Members of a seven-person Canadian delegation met last week with representatives of the United Nations committee that holds Canadian Abousfian Abdelrazik’s life in its hands. The Security Council 1267 Committee has the power to add and remove people from a U.N. blacklist that has kept Abdelrazik under severe sanctions-a travel ban and asset freeze-for almost five years.

The committee called for Abdelrazik’s removal from the list and the abolition of the blacklisting system. Abdelrazik is the only Canadian on the al-Qaeda and Taliban Sanctions Committee’s blacklist.

Abdelrazik spent six years in forced exile in the Sudan and time in prison, where he said he was tortured. His name was placed on the U.N. blacklist in 2006 because of allegations he was a possible al-Qaeda operative. Abdelrazik submitted a de-listing request in January, 2011, which was refused without explanation.

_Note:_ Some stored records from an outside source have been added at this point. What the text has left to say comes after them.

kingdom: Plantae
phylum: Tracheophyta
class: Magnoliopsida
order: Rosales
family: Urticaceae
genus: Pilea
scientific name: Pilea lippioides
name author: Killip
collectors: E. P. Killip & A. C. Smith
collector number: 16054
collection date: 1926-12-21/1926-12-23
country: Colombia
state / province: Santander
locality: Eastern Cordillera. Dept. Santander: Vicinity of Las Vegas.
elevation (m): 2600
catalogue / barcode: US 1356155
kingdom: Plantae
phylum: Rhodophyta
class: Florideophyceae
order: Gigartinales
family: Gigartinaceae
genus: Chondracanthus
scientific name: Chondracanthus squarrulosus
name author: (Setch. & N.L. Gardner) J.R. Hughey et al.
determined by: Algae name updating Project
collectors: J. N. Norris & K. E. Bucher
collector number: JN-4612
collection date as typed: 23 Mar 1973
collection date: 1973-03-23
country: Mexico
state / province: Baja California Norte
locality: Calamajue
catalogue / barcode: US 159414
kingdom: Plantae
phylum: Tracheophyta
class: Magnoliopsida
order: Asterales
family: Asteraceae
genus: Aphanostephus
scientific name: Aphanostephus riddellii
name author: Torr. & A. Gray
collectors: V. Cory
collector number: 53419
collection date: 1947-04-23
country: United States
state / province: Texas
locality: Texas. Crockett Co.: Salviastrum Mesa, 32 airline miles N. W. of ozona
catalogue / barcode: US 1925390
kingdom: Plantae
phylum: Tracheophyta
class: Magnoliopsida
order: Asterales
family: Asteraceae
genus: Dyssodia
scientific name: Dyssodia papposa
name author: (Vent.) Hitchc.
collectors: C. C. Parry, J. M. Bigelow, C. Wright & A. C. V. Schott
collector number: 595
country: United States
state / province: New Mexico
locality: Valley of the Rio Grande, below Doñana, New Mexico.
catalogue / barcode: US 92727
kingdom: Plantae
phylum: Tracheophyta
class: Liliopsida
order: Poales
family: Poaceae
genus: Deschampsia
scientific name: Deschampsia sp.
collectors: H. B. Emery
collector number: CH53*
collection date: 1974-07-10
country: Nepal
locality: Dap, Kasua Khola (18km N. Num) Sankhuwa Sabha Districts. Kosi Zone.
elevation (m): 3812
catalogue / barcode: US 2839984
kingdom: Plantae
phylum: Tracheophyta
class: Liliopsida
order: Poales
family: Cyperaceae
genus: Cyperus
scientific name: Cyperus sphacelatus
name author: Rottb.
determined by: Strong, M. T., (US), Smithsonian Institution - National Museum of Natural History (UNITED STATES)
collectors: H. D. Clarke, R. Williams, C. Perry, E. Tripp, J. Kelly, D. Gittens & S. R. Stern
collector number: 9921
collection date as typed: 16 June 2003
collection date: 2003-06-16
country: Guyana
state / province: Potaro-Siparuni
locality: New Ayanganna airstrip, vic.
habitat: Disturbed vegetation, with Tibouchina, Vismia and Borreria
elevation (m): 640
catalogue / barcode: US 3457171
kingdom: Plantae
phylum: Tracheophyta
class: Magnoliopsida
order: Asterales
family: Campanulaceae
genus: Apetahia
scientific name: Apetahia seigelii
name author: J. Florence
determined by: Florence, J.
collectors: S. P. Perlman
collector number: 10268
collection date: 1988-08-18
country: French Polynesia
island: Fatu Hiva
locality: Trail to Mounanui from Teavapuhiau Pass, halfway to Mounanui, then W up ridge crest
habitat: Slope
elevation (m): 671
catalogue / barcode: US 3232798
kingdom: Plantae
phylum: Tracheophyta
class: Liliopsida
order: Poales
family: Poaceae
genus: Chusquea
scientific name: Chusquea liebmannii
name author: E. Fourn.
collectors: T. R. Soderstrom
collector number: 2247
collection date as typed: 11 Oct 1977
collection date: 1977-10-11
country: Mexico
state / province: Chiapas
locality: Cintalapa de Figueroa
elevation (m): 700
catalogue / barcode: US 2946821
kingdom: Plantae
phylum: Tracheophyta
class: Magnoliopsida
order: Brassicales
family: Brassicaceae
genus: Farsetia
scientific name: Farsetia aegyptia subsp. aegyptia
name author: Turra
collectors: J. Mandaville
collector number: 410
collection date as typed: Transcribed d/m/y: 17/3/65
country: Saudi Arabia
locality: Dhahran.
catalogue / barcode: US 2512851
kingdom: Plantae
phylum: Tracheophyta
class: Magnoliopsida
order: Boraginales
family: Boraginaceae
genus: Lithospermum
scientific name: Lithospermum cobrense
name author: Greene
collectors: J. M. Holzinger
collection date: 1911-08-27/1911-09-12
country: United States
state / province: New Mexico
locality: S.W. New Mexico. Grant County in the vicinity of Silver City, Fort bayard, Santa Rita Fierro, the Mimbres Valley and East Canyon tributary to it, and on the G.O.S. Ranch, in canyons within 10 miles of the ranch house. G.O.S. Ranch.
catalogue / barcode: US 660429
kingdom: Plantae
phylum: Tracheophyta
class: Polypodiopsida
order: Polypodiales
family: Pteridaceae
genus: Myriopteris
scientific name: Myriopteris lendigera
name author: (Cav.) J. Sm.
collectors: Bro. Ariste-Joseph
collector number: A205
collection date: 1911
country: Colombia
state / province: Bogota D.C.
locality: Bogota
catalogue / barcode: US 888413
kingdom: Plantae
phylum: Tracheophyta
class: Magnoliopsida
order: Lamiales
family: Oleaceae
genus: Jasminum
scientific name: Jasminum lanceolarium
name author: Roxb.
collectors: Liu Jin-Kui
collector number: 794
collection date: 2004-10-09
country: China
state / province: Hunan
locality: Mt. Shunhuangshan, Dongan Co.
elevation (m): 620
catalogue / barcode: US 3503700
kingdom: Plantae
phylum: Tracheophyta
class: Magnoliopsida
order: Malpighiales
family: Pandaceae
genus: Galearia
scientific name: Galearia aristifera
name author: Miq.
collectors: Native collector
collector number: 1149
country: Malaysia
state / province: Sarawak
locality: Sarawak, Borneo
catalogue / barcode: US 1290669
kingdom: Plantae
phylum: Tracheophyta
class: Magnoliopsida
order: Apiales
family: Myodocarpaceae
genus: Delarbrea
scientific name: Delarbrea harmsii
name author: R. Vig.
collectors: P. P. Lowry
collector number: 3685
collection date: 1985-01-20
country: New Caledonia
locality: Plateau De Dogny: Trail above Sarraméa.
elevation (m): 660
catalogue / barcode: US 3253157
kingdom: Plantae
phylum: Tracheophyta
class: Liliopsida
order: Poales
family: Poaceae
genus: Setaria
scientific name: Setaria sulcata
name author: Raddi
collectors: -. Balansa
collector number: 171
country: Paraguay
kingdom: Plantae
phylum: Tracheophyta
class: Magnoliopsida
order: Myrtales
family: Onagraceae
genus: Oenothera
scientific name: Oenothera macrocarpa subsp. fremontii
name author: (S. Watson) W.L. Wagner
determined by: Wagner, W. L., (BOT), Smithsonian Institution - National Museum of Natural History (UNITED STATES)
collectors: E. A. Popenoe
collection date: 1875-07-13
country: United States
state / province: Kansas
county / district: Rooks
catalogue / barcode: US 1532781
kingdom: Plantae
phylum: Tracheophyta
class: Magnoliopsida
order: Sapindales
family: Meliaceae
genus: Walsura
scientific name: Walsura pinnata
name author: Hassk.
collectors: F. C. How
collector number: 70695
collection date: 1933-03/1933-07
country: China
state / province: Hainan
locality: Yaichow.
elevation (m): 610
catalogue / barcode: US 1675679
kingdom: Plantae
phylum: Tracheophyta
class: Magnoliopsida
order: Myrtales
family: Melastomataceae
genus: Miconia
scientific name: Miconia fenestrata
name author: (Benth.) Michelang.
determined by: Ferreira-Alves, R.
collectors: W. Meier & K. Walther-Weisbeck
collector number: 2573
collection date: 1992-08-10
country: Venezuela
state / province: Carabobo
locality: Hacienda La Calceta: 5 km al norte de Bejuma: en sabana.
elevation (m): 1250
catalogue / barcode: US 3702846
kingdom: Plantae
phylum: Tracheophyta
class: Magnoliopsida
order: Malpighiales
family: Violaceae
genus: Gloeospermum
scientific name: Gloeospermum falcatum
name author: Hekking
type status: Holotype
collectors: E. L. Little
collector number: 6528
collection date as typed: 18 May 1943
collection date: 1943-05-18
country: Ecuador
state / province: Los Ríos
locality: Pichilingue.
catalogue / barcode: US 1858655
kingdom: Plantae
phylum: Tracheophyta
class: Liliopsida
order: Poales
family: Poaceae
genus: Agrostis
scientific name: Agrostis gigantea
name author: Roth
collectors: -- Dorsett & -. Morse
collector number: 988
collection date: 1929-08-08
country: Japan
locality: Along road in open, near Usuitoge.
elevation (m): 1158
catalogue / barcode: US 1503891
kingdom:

Abdelrezik has said that the Harper government calls him an “Islamic extremist,” which he claims is untrue. “I invite you and the rest of the committee to walk in my shoes. I invite you to live with me for one day,” he said. “I address the humanity in you to do the justice for me. Please, I suffer enough. I want to end this suffering. The decision is in your hand.”

The delegation supporting Abdelrazik is backed by a broad spectrum of groups, including faith-based groups, labor unions, community organizations, women’s associations and student groups from across Canada. In the United States, the president of the 12.5 million member AFL-CIO union sent a letter to the committee chair in his support.

“Abousfian Abdelrazik belongs to a list of Canadians who have been tortured overseas as a result of overzealous security practices. Canada’s two security agencies cleared Mr. Abdelrazik of any involvement in criminal activities,” said Sameer Zuberi, a delegate and board member of the Canadian Muslim Forum and a UQAM law student.

“However, Abdelrazik remains trapped in limbo by the 1267 list. The wide security net that is cast over Canadian Muslims sends a dangerous and inaccurate message of fear and mistrust. The result: Canadian Muslims are made to feel like fifth columns in their own homes. This situation is neither sustainable nor healthy for society.”

The delegation delivered a strong message to the blacklist committee’s chair, Peter Wittig: that Abdelrazik should be immediately removed from the blacklist and that the blacklisting regime itself should be scrapped, as it is wholly at odds with the U.N. principles expressed in the Universal Declaration of Human Rights.

Wittig said that the delegation’s messages had been received. He asked Abdelrazik to trust in the de-listing process.